人間は社会性のある生き物なので、ほかの人がとっている行動に合わせやすいという特徴を持ちます。したがって、行動を促すためには、その行動が社会的に受け入れられていることを示すことが重要です。

ex:エネルギーの節約を促すためには、近隣の家庭がどれだけエネルギーを節約しているかを示すといった方法があります。これにより、人々は自分たちが社会的な基準から逸脱していないかを確認し、必要に応じて行動を修正します。

Timely(時宜にかなった)

人々の行動は、タイミングによって大きく影響を受けます。したがって、行動を促すためには、実施するタイミングが適切であることが重要です。

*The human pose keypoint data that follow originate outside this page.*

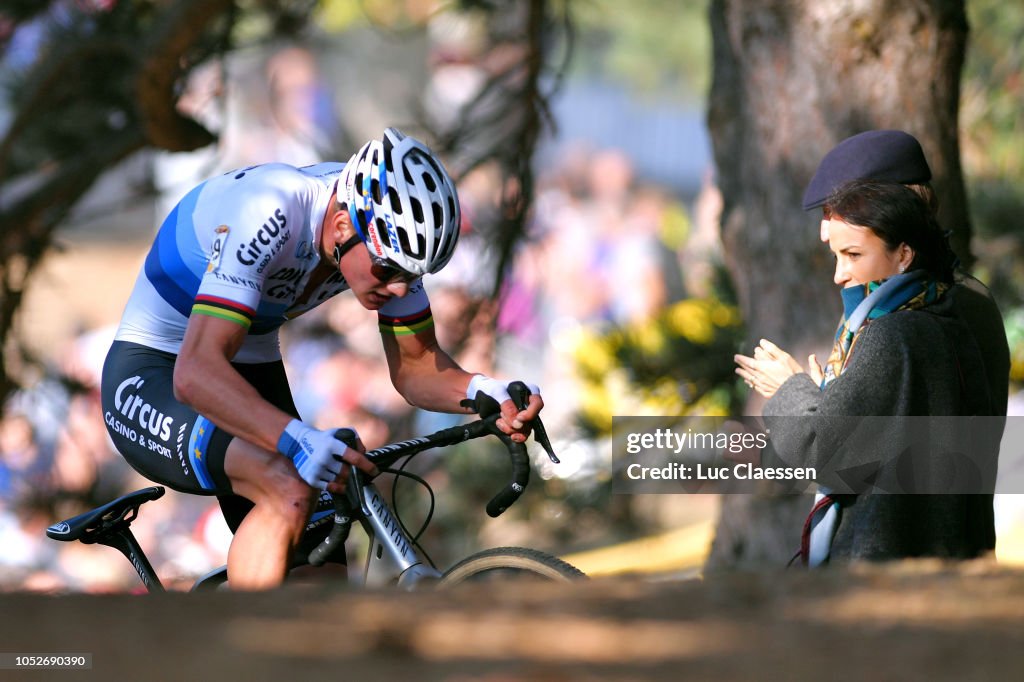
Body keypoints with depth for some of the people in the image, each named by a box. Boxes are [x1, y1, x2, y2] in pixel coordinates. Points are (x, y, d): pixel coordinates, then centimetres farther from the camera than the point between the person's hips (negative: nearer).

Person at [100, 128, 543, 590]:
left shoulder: (389, 230, -13)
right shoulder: (267, 217, -34)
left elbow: (413, 365, -4)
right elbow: (196, 372, -42)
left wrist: (481, 394, -26)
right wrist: (295, 439, -57)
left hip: (253, 371, 7)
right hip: (153, 379, -7)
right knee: (292, 491, -34)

ex:健康診断を受けることを促すためには、人々が健康について考えるタイミング、例えば新年や誕生日などにリマインダーを送るといった方法があります。

ナッジを企業で活用するには?

人事部門において、従業員の行動を理解し、それに対応する戦略を立てることは、企業の成長と従業員の満足度向上にとって不可欠です。ここでは「健康経営」と「人材育成」にしぼって、ナッジを活用する際の具体的なヒントを紹介します。

健康経営

健康診断の受診率を向上させるためのナッジ

千葉市では、特定健康診査の受診案内のハガキに「医療機関を選ぶ」→「医療機関へ電話(予約)する」と目立つように記載することで受診率の向上を図りました。企業においては、健康診断の予約を自動的に設定し、社員が自分でキャンセルする形にすることで受診率の向上が期待できます。健康診断結果を個人にフィードバックする、健康診断の受診を社内SNSなどで共有するなどの取り組みにより、従業員の受診意欲の向上も期待できます。

健康意識を高め、運動習慣を定着させるためのナッジ

運動習慣を定着させるためには、従業員が継続的に運動しやすい環境を整えることが重要です。例えば、社内にフィットネスジムやウォーキングコースを設置する、健康増進のための社内イベントを開催する、運動習慣を記録・管理できるアプリを導入するなどの取り組みが考えられます。また、健康的な食事を選びやすいように社員食堂のメニューの掲載順を工夫したり、社内の自動販売機に特定保健用食品や低カロリー食品を配置することで、社員の健康意識を高めることが期待できます。

人材育成

研修の受講率を向上させるためのナッジ

研修の受講後に社内SNSなどで研修の感想や学んだことを共有することで、受講率を向上させる効果が期待できます。研修受講の経験談や学びを社内SNSで共有することで、研修の魅力やメリットを周囲の人々に伝えることができると同時に、研修を受講した人とそうでない人との間に意識の差を生み出すことで、受講を促す効果が期待できます。研修の受講後に、研修で学んだことを実践したかどうかを評価する仕組みを導入することで、受講した人に成果を意識させ、受講率向上にもつながるでしょう。

研修で学んだことを生かすためのナッジ

研修で学んだことを実践できるプロジェクトや業務を任せるなど、研修で学んだことを実践する機会を提供することで、研修内容を実際に生かすようになる効果が期待できます。また、研修で学んだことを社内研修などで共有する機会を提供してもよいでしょう。研修内容を周囲の人々と共有し、互いに学び合うようになる効果だけでなく、社員同士のコミュニケーションを活性化させる効果も期待できます。研修後に上司や同僚などからフィードバックを受けられる仕組みを整えることも、研修で学んだことを生かすためのナッジとして有効です。フィードバックは、研修内容の理解度を高め、モチベーションを維持することにもつながります。